Sometimes with startups, you’ve spent so many years talking about and working on the concept that your very reputation is on the line if it doesn’t go forward. When GE withdrew research funding from Rock Mackie’s radiation therapy project after four years, he had to lay off his entire staff and scramble to get funding for TomoTherapy during the dotcom bubble. But Mackie never gave up because he had something to prove — that a university professor and a handful of brilliant grad students could launch a world-class company. Now the company employs 600 people and was just acquired by Accuray for $277 million.
4. Don’t talk about a Plan B; have one.
Baxter Corporation’s president Bill Gantz raised $42 million in 1992 – a lot of money at that time – when he left to start Pathogenesis to develop what he thought was a perfect drug with no side effects.

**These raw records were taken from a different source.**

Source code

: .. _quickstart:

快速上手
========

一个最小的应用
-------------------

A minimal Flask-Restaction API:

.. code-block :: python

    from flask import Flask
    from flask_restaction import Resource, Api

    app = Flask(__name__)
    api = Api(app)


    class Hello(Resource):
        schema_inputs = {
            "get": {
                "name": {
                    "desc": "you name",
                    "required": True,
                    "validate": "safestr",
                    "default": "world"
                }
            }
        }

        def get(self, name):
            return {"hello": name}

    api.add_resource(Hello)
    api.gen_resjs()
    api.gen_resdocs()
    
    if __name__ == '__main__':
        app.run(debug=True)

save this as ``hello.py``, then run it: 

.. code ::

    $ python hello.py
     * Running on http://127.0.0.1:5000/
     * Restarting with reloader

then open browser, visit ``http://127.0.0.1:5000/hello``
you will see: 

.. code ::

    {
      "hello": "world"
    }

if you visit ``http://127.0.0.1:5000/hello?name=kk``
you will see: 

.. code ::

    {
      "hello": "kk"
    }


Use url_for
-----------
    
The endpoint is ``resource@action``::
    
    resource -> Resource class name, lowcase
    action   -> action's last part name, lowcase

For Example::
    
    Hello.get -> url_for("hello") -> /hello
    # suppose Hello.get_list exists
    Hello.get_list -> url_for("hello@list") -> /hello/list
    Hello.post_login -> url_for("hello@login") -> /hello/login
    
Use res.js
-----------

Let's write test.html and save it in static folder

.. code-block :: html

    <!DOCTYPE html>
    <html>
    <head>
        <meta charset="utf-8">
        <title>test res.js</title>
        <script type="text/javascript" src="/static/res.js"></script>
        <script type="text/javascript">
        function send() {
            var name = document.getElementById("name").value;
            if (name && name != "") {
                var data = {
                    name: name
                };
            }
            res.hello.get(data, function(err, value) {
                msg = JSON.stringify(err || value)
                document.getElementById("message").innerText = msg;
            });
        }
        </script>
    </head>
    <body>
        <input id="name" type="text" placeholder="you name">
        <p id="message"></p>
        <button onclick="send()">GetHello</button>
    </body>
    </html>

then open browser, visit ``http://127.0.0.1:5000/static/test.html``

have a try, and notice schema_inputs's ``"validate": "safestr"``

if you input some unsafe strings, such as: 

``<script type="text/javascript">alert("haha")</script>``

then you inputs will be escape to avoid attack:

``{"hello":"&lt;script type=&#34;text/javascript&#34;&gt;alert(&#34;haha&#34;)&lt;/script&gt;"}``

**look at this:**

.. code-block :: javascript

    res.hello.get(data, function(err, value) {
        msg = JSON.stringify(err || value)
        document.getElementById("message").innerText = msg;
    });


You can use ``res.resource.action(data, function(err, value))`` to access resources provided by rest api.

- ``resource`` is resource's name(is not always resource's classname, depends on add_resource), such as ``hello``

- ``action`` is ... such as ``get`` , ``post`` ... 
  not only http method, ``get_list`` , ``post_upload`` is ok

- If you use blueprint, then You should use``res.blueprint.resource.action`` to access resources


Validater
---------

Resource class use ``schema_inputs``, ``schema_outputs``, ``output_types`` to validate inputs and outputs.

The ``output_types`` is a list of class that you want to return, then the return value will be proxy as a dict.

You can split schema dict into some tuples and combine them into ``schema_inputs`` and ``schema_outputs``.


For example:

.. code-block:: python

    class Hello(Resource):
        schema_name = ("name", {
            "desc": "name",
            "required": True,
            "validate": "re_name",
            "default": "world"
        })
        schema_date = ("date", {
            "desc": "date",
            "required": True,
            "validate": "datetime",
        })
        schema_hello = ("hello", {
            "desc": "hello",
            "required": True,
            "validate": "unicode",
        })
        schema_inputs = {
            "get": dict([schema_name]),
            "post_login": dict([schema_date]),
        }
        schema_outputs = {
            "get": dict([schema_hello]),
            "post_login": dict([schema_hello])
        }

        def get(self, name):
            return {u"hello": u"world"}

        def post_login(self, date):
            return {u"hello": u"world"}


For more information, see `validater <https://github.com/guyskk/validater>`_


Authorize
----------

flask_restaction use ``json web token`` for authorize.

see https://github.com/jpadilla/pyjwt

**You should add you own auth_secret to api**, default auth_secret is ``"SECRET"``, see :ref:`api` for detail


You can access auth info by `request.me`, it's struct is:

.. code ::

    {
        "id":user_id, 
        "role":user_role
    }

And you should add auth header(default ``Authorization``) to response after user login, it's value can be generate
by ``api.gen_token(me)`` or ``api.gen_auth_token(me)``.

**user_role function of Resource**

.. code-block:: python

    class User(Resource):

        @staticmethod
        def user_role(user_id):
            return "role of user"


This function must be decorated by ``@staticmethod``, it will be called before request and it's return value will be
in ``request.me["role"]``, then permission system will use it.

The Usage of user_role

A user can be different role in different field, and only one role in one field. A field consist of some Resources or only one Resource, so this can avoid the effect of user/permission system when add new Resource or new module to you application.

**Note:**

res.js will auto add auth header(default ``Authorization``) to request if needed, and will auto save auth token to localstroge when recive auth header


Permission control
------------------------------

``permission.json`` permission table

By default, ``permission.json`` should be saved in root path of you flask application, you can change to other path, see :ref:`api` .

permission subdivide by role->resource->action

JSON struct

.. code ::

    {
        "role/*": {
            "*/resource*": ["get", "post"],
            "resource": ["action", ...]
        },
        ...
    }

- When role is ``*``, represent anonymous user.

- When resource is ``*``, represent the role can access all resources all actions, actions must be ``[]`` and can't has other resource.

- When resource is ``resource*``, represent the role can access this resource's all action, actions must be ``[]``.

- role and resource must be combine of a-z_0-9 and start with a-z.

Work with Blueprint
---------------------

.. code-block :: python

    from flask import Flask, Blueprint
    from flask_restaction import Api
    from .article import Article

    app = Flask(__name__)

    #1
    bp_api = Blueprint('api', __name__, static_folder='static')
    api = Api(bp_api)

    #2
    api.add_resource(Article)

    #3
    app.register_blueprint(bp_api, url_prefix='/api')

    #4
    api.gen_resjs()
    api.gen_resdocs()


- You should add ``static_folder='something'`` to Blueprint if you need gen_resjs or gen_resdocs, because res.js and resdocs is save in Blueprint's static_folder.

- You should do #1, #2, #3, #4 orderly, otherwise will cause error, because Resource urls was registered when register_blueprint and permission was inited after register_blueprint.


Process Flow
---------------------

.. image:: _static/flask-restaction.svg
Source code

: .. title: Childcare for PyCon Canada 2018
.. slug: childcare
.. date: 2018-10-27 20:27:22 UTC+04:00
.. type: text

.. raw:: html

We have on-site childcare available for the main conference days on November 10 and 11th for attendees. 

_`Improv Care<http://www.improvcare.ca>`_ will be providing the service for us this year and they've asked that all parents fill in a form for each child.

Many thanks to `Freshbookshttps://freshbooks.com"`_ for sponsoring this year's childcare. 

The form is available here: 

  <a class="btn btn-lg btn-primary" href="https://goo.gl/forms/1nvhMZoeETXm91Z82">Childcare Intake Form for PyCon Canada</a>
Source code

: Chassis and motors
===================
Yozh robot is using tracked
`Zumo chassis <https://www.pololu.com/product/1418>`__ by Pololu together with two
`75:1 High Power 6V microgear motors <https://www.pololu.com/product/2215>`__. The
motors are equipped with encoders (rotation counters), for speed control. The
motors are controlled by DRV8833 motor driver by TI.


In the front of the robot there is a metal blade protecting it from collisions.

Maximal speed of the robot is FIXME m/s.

There was only one problem: After the clinical trial, they discovered it didn’t work. Luckily, Gantz had identified another drug along the way that worked really well, and had convinced the owners of that drug to license it to his company before he knew about the failed trial. He didn’t think he would ever need it, but as it turned out, that “Plan B” drug saved his company — and led to the sale of the company to Chiron Novartis for $720 million in cash.
5. Sometimes it’s OK to benefit from disasters.
The turning point for Lakeview Technology came when Bill Merchantz installed his company’s new software for a really big client — New York City Transit Authority. The software didn’t work. Worse, it even destroyed some of the client’s data. For some reason, his engineers were on vacation or out of town, so he and one team member spent 72 sleepless hours inventing disaster recovery software to solve the problem — only to lose the client. But it gave him a great idea, and he built the business on the new disaster recovery solution, which became wildly successful. Now Lakeview’s clients range from Allstate to McDonald’s.